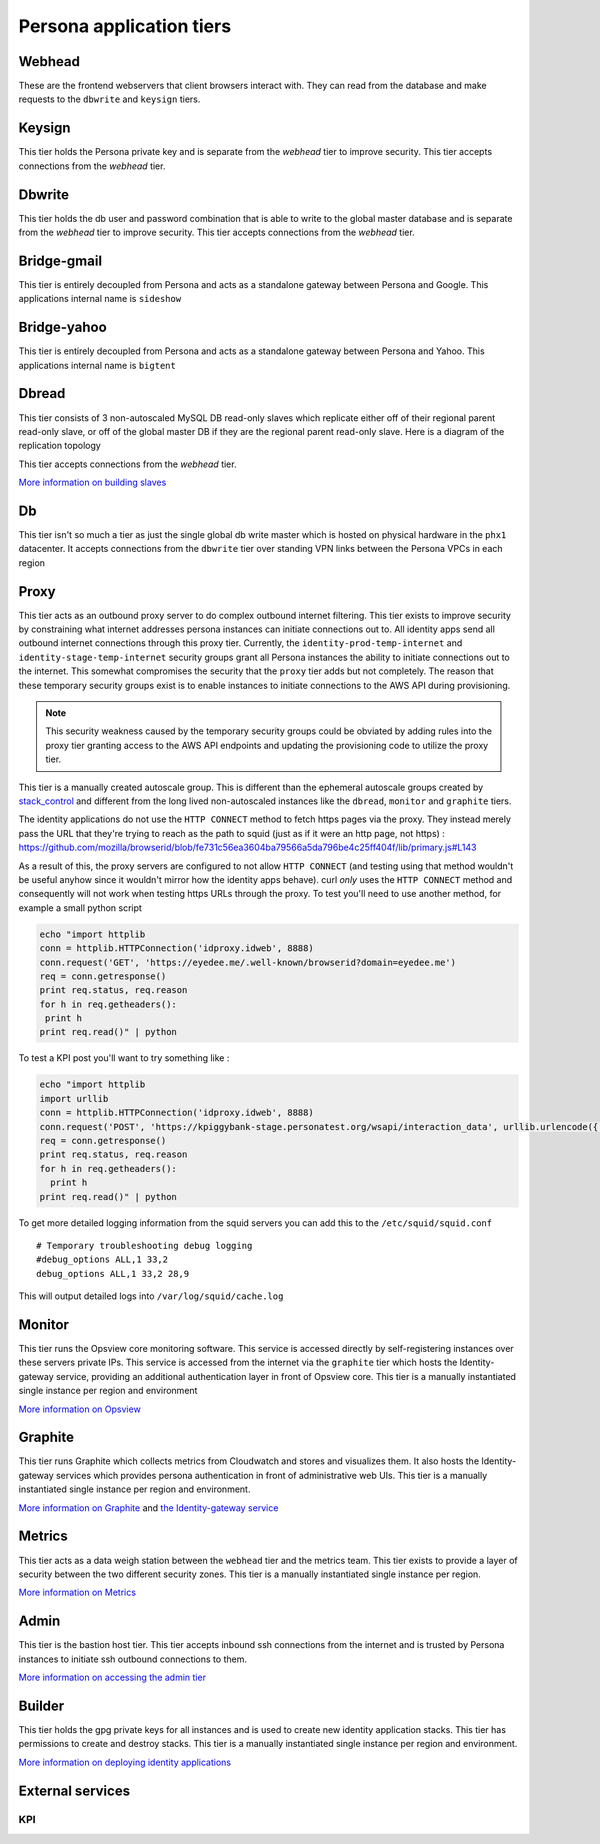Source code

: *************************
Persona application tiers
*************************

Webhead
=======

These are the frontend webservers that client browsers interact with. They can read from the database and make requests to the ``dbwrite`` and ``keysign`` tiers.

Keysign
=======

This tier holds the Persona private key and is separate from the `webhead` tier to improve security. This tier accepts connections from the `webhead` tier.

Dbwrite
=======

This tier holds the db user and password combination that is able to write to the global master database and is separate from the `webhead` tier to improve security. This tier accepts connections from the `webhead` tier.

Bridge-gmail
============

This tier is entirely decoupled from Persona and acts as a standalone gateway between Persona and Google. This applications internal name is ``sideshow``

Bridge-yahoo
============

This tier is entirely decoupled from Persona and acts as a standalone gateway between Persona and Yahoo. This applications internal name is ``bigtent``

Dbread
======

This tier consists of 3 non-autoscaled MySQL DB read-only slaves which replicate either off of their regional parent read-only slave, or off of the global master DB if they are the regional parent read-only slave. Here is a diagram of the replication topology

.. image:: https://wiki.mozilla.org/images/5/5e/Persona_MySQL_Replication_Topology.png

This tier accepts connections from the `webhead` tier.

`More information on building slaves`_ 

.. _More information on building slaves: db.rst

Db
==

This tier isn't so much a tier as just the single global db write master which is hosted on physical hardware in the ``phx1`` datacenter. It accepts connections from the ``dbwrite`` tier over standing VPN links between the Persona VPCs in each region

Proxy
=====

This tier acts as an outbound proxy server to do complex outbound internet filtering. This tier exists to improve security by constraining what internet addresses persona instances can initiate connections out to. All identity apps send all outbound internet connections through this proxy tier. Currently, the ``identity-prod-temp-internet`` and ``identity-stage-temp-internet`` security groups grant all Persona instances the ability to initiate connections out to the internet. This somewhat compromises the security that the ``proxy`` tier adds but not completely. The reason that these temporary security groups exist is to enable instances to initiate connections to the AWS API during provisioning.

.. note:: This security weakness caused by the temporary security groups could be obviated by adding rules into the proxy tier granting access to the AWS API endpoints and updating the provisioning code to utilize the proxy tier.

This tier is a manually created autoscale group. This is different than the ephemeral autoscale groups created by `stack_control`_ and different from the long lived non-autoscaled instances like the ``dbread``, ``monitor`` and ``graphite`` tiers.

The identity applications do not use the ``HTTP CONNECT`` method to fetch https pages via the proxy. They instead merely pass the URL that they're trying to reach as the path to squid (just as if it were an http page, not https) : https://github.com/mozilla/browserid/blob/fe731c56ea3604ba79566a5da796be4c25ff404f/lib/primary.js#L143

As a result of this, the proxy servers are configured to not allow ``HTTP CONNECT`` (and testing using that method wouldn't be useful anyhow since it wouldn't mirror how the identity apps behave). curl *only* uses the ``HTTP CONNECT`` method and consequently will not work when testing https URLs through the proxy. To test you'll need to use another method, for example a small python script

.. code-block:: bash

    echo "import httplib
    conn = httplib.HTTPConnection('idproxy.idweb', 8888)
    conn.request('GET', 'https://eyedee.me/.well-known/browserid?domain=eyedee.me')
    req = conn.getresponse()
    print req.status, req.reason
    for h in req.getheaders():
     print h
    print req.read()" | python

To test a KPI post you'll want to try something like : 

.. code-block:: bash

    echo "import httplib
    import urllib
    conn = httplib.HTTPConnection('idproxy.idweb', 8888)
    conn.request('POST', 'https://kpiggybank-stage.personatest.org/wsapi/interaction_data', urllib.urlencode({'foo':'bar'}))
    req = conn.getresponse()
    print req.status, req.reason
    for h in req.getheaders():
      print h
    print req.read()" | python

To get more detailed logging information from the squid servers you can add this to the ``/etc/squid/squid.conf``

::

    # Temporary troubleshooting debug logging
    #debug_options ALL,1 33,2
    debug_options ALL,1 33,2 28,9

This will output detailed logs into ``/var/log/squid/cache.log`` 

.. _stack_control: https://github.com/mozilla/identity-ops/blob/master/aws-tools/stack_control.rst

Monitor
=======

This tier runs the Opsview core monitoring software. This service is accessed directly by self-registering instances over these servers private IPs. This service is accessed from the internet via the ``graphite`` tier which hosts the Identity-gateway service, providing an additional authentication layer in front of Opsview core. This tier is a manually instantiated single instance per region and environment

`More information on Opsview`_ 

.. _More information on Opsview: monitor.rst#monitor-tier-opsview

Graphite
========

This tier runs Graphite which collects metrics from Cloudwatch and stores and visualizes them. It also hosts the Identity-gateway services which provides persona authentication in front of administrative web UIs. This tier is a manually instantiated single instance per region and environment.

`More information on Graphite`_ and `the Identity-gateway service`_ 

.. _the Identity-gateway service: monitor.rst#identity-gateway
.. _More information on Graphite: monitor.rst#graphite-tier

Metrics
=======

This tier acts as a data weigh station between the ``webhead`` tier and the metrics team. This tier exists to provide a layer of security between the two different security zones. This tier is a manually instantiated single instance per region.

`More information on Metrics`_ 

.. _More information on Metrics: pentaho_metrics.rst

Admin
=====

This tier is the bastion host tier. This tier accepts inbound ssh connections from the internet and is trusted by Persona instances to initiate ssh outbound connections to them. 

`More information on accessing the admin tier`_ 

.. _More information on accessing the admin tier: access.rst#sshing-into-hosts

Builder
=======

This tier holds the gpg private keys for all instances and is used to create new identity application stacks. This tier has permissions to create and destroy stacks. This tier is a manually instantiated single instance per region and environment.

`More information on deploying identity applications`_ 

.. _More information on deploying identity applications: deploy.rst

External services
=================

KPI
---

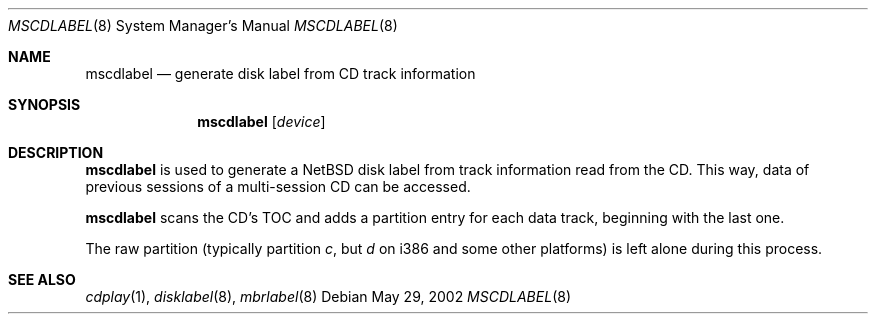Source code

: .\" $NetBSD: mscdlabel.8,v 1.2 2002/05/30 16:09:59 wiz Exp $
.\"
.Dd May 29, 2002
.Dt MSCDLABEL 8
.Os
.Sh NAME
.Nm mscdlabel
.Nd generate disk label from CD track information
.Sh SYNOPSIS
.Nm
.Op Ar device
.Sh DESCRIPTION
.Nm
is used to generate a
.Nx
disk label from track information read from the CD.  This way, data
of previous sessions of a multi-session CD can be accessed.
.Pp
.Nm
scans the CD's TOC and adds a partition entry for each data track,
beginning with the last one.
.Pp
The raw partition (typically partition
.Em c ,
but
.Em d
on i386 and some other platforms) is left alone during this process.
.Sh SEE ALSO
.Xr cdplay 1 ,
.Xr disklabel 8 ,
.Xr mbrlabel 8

┄┄┄┄┄┄┄┄┄┄┄┄┄┄┄┄┄┄┄┄

**Goal of the exercise:**
Output every record above verbatim, excluding images.

**Task response:**
Source code

: *************************
Persona application tiers
*************************

Webhead
=======

These are the frontend webservers that client browsers interact with. They can read from the database and make requests to the ``dbwrite`` and ``keysign`` tiers.

Keysign
=======

This tier holds the Persona private key and is separate from the `webhead` tier to improve security. This tier accepts connections from the `webhead` tier.

Dbwrite
=======

This tier holds the db user and password combination that is able to write to the global master database and is separate from the `webhead` tier to improve security. This tier accepts connections from the `webhead` tier.

Bridge-gmail
============

This tier is entirely decoupled from Persona and acts as a standalone gateway between Persona and Google. This applications internal name is ``sideshow``

Bridge-yahoo
============

This tier is entirely decoupled from Persona and acts as a standalone gateway between Persona and Yahoo. This applications internal name is ``bigtent``

Dbread
======

This tier consists of 3 non-autoscaled MySQL DB read-only slaves which replicate either off of their regional parent read-only slave, or off of the global master DB if they are the regional parent read-only slave. Here is a diagram of the replication topology

.. image:: https://wiki.mozilla.org/images/5/5e/Persona_MySQL_Replication_Topology.png

This tier accepts connections from the `webhead` tier.

`More information on building slaves`_ 

.. _More information on building slaves: db.rst

Db
==

This tier isn't so much a tier as just the single global db write master which is hosted on physical hardware in the ``phx1`` datacenter. It accepts connections from the ``dbwrite`` tier over standing VPN links between the Persona VPCs in each region

Proxy
=====

This tier acts as an outbound proxy server to do complex outbound internet filtering. This tier exists to improve security by constraining what internet addresses persona instances can initiate connections out to. All identity apps send all outbound internet connections through this proxy tier. Currently, the ``identity-prod-temp-internet`` and ``identity-stage-temp-internet`` security groups grant all Persona instances the ability to initiate connections out to the internet. This somewhat compromises the security that the ``proxy`` tier adds but not completely. The reason that these temporary security groups exist is to enable instances to initiate connections to the AWS API during provisioning.

.. note:: This security weakness caused by the temporary security groups could be obviated by adding rules into the proxy tier granting access to the AWS API endpoints and updating the provisioning code to utilize the proxy tier.

This tier is a manually created autoscale group. This is different than the ephemeral autoscale groups created by `stack_control`_ and different from the long lived non-autoscaled instances like the ``dbread``, ``monitor`` and ``graphite`` tiers.

The identity applications do not use the ``HTTP CONNECT`` method to fetch https pages via the proxy. They instead merely pass the URL that they're trying to reach as the path to squid (just as if it were an http page, not https) : https://github.com/mozilla/browserid/blob/fe731c56ea3604ba79566a5da796be4c25ff404f/lib/primary.js#L143

As a result of this, the proxy servers are configured to not allow ``HTTP CONNECT`` (and testing using that method wouldn't be useful anyhow since it wouldn't mirror how the identity apps behave). curl *only* uses the ``HTTP CONNECT`` method and consequently will not work when testing https URLs through the proxy. To test you'll need to use another method, for example a small python script

.. code-block:: bash

    echo "import httplib
    conn = httplib.HTTPConnection('idproxy.idweb', 8888)
    conn.request('GET', 'https://eyedee.me/.well-known/browserid?domain=eyedee.me')
    req = conn.getresponse()
    print req.status, req.reason
    for h in req.getheaders():
     print h
    print req.read()" | python

To test a KPI post you'll want to try something like : 

.. code-block:: bash

    echo "import httplib
    import urllib
    conn = httplib.HTTPConnection('idproxy.idweb', 8888)
    conn.request('POST', 'https://kpiggybank-stage.personatest.org/wsapi/interaction_data', urllib.urlencode({'foo':'bar'}))
    req = conn.getresponse()
    print req.status, req.reason
    for h in req.getheaders():
      print h
    print req.read()" | python

To get more detailed logging information from the squid servers you can add this to the ``/etc/squid/squid.conf``

::

    # Temporary troubleshooting debug logging
    #debug_options ALL,1 33,2
    debug_options ALL,1 33,2 28,9

This will output detailed logs into ``/var/log/squid/cache.log`` 

.. _stack_control: https://github.com/mozilla/identity-ops/blob/master/aws-tools/stack_control.rst

Monitor
=======

This tier runs the Opsview core monitoring software. This service is accessed directly by self-registering instances over these servers private IPs. This service is accessed from the internet via the ``graphite`` tier which hosts the Identity-gateway service, providing an additional authentication layer in front of Opsview core. This tier is a manually instantiated single instance per region and environment

`More information on Opsview`_ 

.. _More information on Opsview: monitor.rst#monitor-tier-opsview

Graphite
========

This tier runs Graphite which collects metrics from Cloudwatch and stores and visualizes them. It also hosts the Identity-gateway services which provides persona authentication in front of administrative web UIs. This tier is a manually instantiated single instance per region and environment.

`More information on Graphite`_ and `the Identity-gateway service`_ 

.. _the Identity-gateway service: monitor.rst#identity-gateway
.. _More information on Graphite: monitor.rst#graphite-tier

Metrics
=======

This tier acts as a data weigh station between the ``webhead`` tier and the metrics team. This tier exists to provide a layer of security between the two different security zones. This tier is a manually instantiated single instance per region.

`More information on Metrics`_ 

.. _More information on Metrics: pentaho_metrics.rst

Admin
=====

This tier is the bastion host tier. This tier accepts inbound ssh connections from the internet and is trusted by Persona instances to initiate ssh outbound connections to them. 

`More information on accessing the admin tier`_ 

.. _More information on accessing the admin tier: access.rst#sshing-into-hosts

Builder
=======

This tier holds the gpg private keys for all instances and is used to create new identity application stacks. This tier has permissions to create and destroy stacks. This tier is a manually instantiated single instance per region and environment.

`More information on deploying identity applications`_ 

.. _More information on deploying identity applications: deploy.rst

External services
=================

KPI
---

Source code

: .\" $NetBSD: mscdlabel.8,v 1.2 2002/05/30 16:09:59 wiz Exp $
.\"
.Dd May 29, 2002
.Dt MSCDLABEL 8
.Os
.Sh NAME
.Nm mscdlabel
.Nd generate disk label from CD track information
.Sh SYNOPSIS
.Nm
.Op Ar device
.Sh DESCRIPTION
.Nm
is used to generate a
.Nx
disk label from track information read from the CD.  This way, data
of previous sessions of a multi-session CD can be accessed.
.Pp
.Nm
scans the CD's TOC and adds a partition entry for each data track,
beginning with the last one.
.Pp
The raw partition (typically partition
.Em c ,
but
.Em d
on i386 and some other platforms) is left alone during this process.
.Sh SEE ALSO
.Xr cdplay 1 ,
.Xr disklabel 8 ,
.Xr mbrlabel 8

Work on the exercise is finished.